ELLEN .- Je suis désolée. Tellement désolée.
ISAAC .- Il paraît que l'on peut demander la lune.
ELLEN .- Il n'y a pas de questions, il n'y a que des réponses.
ISAAC .- Une maison sans chat n'est qu'une maison.
ELLEN .- Ils ont tous peur du noir ; moi aussi.
ISAAC .- Que la vie est laide.
ELLEN .- Il y a des humains ; ils sont égoïstes et orgueilleux.
ISAAC .- Marchons un peu, seuls, au bord de la mer et faisons-nous violer.
ELLEN .- Allègrement.
ISAAC .- Brutalité des mots, violence des hommes.

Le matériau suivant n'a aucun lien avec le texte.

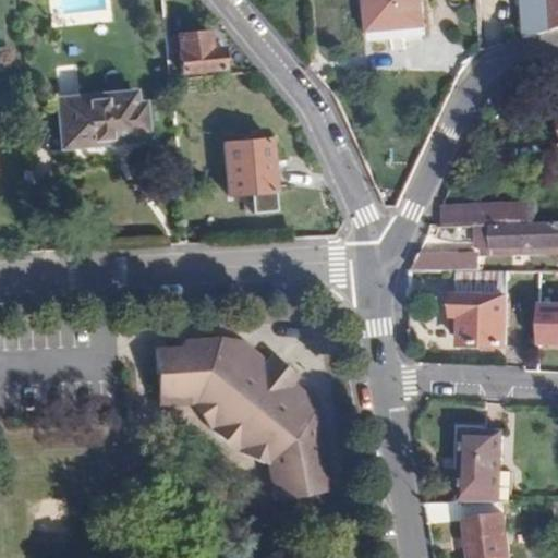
[(49,0),(50,25),(92,24),(92,12),(108,11),(108,0),(49,0)]
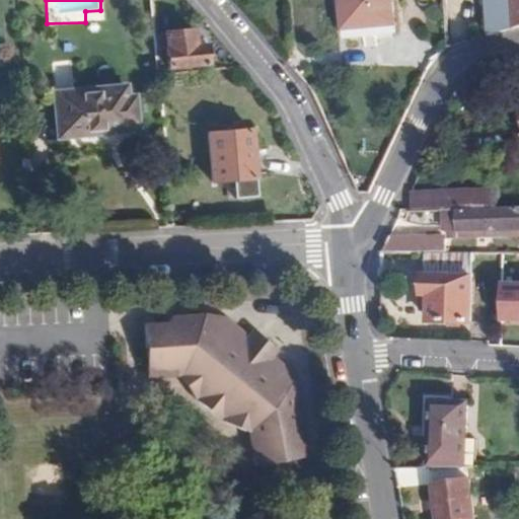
[(390,0),(339,0),(344,30),(393,22),(390,0)]
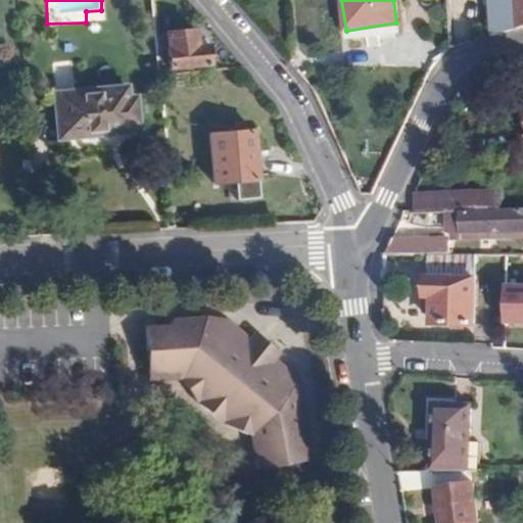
[(522,28),(522,0),(487,0),(491,37),(522,28)]
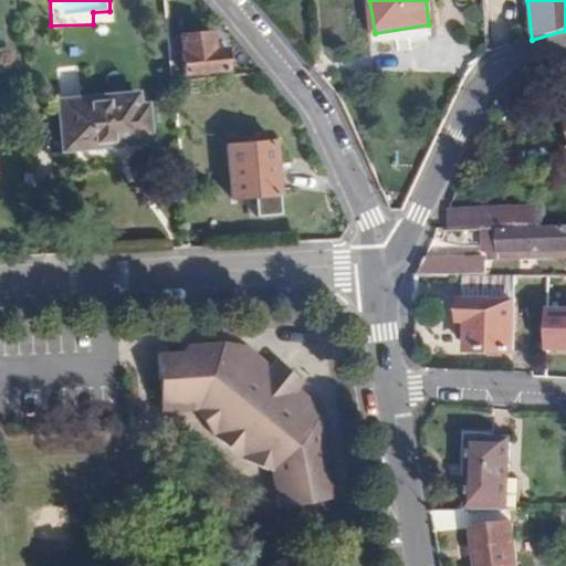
[(182,76),(224,72),(223,51),(211,51),(209,33),(179,37),(182,76)]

ELLEN .- L'Ange nous regarde, de là où il est, et sourit.
ISAAC .- Monde fou...
ELLEN .- Où va-t-on ? Quelle direction prendre, quand les étoiles s'éteignent une à une ?
ISAAC .- Nous ne sommes pas égaux face aux souvenirs.
ELLEN .- Le chemin s'est perdu, lui aussi.
ISAAC .- Et quel espoir ?
ELLEN .- J'ai rêvé… mais ça n'a pas d'importance.
ISAAC .- Un trou noir dans la mémoire.
ELLEN .- Tout est absurde – cependant la vie l'est plus que tout.
ISAAC .- Je dirais même : spasmodique.
ELLEN .- L'homme vole quand le ciel lui est interdit.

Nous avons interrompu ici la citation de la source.